══ Data for this exercise

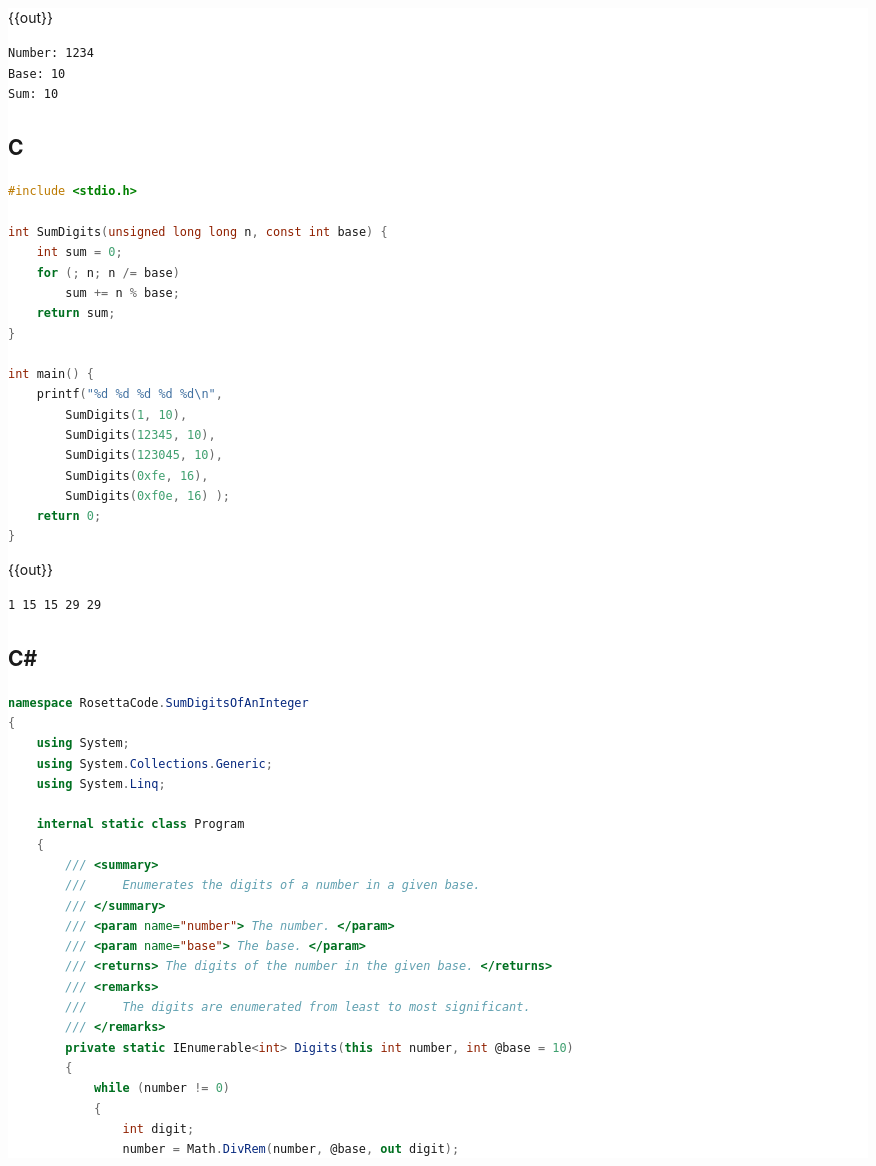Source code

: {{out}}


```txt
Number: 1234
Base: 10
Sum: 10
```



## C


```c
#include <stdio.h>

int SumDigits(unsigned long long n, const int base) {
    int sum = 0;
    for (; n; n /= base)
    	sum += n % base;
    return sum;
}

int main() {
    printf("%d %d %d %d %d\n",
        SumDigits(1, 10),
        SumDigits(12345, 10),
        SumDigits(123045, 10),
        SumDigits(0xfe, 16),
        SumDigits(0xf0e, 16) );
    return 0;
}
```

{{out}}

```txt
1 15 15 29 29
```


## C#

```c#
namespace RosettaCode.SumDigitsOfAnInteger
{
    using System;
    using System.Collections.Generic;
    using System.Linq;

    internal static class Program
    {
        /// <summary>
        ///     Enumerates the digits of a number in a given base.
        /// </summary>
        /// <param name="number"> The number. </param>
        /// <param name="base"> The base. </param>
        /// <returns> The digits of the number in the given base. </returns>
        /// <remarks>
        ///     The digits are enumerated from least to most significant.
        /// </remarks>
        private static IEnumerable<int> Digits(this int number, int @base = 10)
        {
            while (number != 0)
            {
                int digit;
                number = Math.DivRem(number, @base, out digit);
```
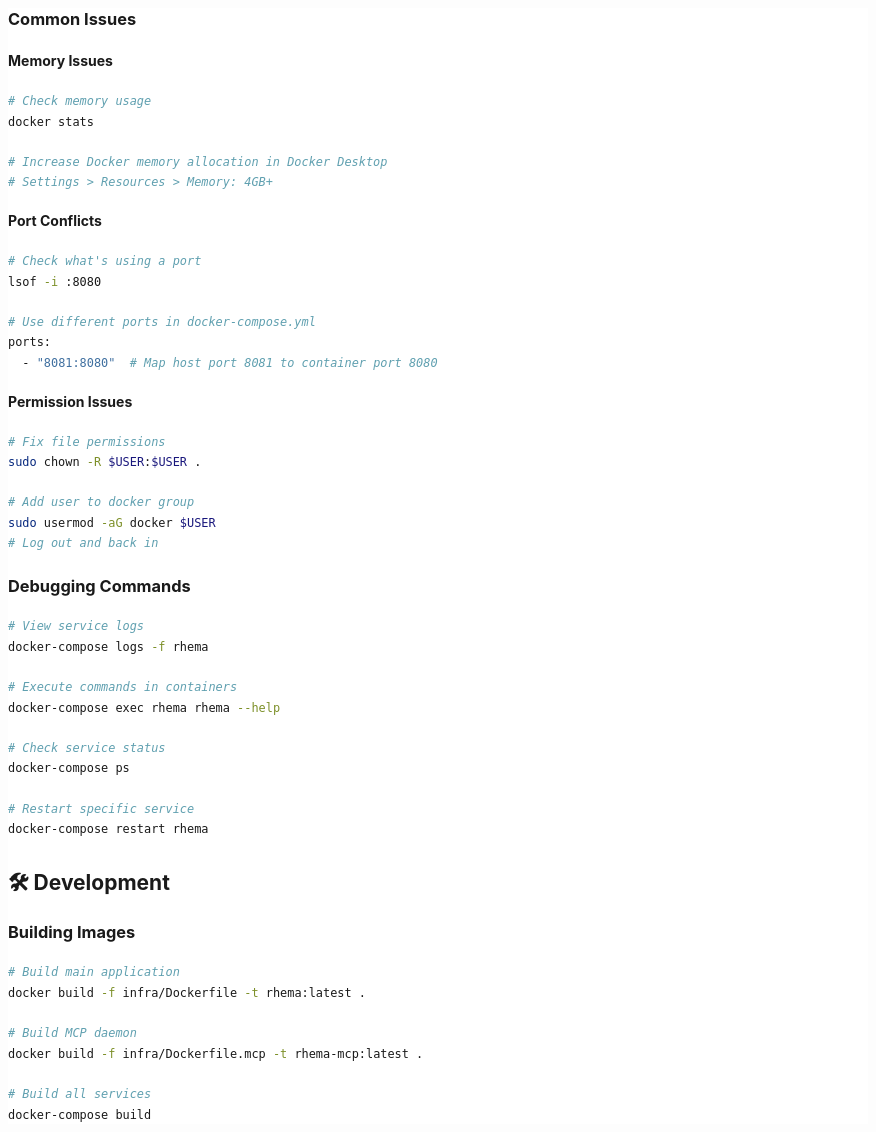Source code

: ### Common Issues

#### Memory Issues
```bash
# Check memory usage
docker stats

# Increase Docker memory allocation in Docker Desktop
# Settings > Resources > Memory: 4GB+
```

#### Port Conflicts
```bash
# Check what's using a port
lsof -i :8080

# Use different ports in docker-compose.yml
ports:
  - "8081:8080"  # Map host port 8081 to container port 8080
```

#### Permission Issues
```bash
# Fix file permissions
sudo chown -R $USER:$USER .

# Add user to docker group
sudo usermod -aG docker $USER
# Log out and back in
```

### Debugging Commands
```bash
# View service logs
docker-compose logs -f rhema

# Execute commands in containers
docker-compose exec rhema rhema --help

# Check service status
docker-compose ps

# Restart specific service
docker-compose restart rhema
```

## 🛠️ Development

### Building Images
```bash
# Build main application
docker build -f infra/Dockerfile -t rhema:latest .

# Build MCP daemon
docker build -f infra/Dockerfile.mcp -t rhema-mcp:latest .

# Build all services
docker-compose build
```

════
══ Data for this exercise

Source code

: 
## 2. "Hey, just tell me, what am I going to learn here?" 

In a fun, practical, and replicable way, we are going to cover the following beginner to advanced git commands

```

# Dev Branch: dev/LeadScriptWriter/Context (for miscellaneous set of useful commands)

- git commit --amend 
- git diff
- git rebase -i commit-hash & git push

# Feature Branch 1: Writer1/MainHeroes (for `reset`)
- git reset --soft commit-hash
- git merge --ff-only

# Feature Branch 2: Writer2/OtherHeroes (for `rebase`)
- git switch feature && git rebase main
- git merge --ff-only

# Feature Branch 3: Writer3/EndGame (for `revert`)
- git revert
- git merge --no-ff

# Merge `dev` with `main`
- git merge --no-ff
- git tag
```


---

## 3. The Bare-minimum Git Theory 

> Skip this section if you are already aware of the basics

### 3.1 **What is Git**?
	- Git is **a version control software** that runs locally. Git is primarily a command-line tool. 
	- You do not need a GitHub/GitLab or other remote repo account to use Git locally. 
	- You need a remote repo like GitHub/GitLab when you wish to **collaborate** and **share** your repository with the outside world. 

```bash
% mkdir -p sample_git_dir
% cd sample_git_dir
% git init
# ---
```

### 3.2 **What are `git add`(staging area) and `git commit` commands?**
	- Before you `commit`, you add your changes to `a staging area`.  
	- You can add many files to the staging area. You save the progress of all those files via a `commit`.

════

● **What is required**: Show every line in the listing above that carries the word "using".

● **Solution**:
    using System;
    using System.Collections.Generic;
    using System.Linq;
# Check what's using a port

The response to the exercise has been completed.